Critical Vulnerabilities Lead to Account Takeover in Major IPTV Streamer
Critical vulnerabilities have been found in the Ukrainian IPTV video streaming platform Ministra, which uses Infomir-manufactured set top boxes (STBs) to transmit streaming content from the platform to end users’ televisions. Infomir sells its products throughout the world, so impacted users are not confined to the Ukraine.
Check Point Research discovered the flaws over a year ago. Although the researchers reported the issues to the manufacturer, who patched the flaws, there is a likelihood that not all resellers have patched their individual service and remain at risk. Check Point has not been able to determine the numbers involved because, it reports, “we don’t know how many customers each of these resellers has, though from our initial scans there are over 1000 resellers around the world, so the number of those exposed could be very high.” There are, for example, 199 resellers in the U.S., 137 in the Netherlands and 117 in France alone.
Ministra is the Infomir platform that controls the STBs. It is PHP based, and requires that the distributors authenticate before gaining access to their control panel. Check Point noticed that some of the panel controllers included functions intended for Ajax use. The code said, if this is Ajax, and contains no authentication, refuse access. By not sending the relevant header that would indicate the presence of Ajax, the entire authentication check was simply by-passed. “As a result,” say the researchers, “we managed to elicit some unintended behavior.”
The researchers extended their investigation to other functions and found other weaknesses. They found they could control ‘order’, ‘like’ and ‘select’ keys inside the code of one function. Such keys are not usually fully sanitized because they are not directly supplied by the user; and it soon became apparent that certain functions were vulnerable to SQL Injection; which in turn could enable a PHP Object Injection (POI). “As we control keys in the query, we can perform either blind or reflected SQL injection,” write the researchers. In fact, since the function concerned is called from multiple locations in the code, the vulnerability could be triggered from other locations.
Looking further, they found a function vulnerable to the authentication bypass that also called the function vulnerable to the SQLi that could lead to the object injection. They had already got control of the ‘$this->…’ buffer; and discovered “we can control all the properties of this class: we can set `$this->_writer` to be false, and `$this->_path` to be any arbitrary path we want.”

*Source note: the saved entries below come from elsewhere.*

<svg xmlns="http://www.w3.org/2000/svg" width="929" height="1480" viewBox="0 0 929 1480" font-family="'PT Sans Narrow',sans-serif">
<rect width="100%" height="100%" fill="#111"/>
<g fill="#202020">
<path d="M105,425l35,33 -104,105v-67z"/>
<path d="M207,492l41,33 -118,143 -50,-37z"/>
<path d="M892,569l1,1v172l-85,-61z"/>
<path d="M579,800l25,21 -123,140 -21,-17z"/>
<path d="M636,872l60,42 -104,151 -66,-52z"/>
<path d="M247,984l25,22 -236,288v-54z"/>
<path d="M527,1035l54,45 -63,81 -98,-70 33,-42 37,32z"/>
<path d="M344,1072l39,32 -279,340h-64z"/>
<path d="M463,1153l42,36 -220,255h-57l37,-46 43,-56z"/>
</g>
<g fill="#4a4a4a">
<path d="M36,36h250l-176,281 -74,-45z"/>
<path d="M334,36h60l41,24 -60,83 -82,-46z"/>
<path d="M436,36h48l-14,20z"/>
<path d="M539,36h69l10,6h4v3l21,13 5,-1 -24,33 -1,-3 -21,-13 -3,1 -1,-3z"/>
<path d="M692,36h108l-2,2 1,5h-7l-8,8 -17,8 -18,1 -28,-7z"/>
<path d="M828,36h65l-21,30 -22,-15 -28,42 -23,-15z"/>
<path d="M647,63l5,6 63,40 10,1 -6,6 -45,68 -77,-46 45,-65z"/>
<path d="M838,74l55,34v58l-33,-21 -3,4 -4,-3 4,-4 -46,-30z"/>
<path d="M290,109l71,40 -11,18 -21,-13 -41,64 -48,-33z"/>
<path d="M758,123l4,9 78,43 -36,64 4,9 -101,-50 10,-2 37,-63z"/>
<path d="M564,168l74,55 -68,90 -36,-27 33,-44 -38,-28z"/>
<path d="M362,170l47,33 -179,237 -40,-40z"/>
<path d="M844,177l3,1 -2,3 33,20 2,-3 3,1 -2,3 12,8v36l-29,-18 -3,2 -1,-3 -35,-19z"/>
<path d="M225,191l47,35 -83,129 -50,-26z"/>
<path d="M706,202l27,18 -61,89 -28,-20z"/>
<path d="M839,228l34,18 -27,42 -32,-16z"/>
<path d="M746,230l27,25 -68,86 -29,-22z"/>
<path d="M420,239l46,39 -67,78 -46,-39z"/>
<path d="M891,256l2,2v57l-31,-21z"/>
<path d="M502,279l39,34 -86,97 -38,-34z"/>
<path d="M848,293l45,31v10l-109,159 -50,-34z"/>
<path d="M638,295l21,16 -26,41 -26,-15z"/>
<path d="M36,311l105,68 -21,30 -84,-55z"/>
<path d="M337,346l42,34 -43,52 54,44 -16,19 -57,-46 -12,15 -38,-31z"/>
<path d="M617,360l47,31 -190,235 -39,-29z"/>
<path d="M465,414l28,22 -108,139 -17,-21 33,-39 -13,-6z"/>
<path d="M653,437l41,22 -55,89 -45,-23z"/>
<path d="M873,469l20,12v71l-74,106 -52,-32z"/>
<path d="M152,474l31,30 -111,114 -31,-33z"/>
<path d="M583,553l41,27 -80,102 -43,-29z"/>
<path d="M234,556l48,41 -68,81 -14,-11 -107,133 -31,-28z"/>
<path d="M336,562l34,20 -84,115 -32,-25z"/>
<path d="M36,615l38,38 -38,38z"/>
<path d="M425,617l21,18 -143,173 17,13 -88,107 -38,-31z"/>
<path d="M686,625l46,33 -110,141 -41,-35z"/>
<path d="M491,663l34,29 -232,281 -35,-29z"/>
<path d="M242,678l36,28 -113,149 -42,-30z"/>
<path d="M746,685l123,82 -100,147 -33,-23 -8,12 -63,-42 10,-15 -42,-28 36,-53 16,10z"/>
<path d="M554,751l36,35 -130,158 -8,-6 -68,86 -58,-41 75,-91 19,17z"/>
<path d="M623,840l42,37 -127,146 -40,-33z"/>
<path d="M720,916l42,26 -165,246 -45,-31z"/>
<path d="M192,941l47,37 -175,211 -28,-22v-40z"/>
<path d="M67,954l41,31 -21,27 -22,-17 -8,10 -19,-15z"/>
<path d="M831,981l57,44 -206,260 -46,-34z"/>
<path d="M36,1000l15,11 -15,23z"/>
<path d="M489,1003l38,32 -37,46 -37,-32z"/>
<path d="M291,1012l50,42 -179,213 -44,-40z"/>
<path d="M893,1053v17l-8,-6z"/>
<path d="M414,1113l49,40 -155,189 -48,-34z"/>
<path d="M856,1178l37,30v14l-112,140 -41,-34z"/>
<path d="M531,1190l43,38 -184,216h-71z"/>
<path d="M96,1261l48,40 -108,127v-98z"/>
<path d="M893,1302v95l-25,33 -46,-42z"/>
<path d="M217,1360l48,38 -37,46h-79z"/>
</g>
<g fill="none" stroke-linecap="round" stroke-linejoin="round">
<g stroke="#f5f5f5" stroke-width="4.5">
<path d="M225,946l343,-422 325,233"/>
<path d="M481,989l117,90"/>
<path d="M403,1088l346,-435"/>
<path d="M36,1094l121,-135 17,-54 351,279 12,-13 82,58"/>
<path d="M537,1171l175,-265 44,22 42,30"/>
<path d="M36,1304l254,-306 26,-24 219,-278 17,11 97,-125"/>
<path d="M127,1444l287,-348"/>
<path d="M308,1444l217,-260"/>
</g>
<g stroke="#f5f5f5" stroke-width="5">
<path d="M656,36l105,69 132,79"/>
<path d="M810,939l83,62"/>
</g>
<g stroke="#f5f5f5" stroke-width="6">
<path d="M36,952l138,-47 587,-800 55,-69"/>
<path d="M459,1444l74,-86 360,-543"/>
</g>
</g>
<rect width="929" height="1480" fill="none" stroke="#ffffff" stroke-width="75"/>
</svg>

In short, they could control the path and content of the file — they could write arbitrary files and get remote execution on the server. “Fun fact,” they add: “All the classes we used are related to SwiftMailer, so effectively, we found a generic file write gadget. You can now generate this gadget with PHPGGC (SwiftMailer/FW4).”

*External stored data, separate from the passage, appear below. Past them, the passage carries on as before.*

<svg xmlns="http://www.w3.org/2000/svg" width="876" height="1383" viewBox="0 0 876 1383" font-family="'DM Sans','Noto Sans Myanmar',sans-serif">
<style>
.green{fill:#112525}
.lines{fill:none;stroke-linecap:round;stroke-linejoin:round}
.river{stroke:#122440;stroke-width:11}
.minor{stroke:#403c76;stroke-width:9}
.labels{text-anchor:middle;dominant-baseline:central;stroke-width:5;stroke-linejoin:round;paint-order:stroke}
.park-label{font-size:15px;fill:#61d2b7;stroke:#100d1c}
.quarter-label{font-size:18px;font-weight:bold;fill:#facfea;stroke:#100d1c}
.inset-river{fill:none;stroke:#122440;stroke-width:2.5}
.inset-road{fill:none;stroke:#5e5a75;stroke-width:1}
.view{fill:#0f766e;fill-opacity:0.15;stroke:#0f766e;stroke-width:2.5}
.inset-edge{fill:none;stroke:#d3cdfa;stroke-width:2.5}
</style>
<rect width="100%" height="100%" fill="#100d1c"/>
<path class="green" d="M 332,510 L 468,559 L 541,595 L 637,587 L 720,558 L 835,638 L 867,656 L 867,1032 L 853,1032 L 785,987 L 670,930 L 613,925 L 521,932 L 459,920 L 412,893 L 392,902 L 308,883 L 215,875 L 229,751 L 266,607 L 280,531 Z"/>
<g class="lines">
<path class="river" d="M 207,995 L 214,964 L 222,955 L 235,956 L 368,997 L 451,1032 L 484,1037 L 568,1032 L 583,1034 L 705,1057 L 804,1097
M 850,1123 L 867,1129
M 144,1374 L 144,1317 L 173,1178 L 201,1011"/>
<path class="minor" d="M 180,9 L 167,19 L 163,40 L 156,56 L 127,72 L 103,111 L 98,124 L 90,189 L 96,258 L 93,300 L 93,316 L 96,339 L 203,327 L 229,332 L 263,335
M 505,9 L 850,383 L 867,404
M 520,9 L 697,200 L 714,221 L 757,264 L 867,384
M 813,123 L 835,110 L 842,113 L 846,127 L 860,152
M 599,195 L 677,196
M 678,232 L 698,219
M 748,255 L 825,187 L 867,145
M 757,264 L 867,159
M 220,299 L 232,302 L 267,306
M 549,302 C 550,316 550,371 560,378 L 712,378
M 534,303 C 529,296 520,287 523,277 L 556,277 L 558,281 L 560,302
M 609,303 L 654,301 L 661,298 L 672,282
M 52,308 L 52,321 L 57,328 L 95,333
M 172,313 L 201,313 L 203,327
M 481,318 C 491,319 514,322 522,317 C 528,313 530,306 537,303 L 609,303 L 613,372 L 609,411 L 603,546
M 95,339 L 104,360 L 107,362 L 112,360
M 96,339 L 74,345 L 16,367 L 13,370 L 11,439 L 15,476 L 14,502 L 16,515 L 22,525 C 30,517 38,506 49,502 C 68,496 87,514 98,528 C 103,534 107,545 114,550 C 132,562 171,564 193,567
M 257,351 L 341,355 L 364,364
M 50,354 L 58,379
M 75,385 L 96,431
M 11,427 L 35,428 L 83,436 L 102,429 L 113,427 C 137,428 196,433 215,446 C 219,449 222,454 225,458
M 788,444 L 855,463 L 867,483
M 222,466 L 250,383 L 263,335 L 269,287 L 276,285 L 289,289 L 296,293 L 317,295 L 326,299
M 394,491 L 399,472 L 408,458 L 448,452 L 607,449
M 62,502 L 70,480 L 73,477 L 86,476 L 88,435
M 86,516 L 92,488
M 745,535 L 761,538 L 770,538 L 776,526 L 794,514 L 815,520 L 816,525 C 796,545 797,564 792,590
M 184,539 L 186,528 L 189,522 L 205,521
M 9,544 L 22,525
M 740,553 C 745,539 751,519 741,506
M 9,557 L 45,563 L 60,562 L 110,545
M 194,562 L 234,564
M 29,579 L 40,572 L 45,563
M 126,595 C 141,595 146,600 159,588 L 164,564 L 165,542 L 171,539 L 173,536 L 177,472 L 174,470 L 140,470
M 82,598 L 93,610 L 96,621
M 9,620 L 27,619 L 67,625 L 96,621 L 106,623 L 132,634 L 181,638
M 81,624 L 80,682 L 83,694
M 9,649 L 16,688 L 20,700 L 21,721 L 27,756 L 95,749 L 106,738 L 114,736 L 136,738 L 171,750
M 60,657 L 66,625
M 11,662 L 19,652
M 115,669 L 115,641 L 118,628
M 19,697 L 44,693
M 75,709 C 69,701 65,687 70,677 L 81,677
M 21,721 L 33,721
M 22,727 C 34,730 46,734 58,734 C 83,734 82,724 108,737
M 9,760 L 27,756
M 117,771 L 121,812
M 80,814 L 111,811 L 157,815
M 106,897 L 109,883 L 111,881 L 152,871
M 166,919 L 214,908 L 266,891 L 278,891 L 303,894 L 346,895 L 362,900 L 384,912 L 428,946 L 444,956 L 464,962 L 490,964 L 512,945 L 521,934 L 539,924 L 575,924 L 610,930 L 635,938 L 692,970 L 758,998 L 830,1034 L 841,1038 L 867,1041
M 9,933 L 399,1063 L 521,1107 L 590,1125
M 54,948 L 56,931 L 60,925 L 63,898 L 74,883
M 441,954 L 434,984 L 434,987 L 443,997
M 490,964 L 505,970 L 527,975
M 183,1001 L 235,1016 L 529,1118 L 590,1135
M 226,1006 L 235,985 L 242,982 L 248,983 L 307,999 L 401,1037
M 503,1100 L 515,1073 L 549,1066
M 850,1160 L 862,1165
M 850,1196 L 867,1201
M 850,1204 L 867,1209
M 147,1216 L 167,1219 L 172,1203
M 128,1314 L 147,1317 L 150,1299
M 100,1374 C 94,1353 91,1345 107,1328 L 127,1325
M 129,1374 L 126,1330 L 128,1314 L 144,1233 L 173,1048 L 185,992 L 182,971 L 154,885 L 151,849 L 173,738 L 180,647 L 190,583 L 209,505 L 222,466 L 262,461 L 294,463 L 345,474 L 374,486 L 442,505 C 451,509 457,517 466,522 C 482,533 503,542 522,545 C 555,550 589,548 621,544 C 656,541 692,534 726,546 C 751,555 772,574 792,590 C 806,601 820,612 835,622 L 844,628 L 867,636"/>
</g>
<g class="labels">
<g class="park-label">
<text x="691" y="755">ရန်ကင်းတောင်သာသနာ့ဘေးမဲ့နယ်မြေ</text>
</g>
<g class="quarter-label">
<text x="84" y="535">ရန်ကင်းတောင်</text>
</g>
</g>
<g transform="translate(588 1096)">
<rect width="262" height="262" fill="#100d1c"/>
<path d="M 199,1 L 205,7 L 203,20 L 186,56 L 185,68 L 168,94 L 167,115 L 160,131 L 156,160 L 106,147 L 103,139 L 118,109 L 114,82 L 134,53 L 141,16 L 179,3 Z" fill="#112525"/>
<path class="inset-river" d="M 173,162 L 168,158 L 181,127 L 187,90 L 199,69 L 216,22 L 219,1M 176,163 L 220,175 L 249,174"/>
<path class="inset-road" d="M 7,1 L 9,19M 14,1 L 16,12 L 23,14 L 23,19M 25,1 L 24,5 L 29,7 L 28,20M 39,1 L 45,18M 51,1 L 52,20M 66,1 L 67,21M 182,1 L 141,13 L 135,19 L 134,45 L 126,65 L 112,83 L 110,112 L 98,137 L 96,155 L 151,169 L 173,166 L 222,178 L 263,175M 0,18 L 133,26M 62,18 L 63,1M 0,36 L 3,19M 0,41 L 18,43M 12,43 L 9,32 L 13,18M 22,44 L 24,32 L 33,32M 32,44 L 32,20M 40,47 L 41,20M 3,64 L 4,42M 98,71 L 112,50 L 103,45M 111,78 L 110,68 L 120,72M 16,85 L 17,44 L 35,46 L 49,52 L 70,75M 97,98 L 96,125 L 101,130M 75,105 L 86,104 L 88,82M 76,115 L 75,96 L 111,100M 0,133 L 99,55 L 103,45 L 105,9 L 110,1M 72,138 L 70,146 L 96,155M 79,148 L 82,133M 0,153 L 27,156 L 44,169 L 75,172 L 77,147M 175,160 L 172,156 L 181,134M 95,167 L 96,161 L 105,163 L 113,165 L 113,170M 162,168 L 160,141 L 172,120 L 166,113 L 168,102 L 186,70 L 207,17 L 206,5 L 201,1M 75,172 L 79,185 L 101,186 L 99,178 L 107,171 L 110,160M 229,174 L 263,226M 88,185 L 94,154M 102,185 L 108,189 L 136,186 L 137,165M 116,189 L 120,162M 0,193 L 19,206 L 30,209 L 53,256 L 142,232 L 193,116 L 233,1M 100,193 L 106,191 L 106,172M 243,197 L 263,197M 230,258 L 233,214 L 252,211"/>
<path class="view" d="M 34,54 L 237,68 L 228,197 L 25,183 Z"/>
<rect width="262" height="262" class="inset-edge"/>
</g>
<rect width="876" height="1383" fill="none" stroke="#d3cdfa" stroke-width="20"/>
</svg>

From a simple authentication by-pass, attackers could escalate through SQLi to an Object Injection. They would be able to execute arbitrary code on the server, impacting both the Ministra/Infomir reseller, and all the reseller’s customers. “The risks would be their entire customer database of personal info and financial details as well as allowing an attacker to potentially stream any content they choose on to the screens of their customer network,” warns Check Point.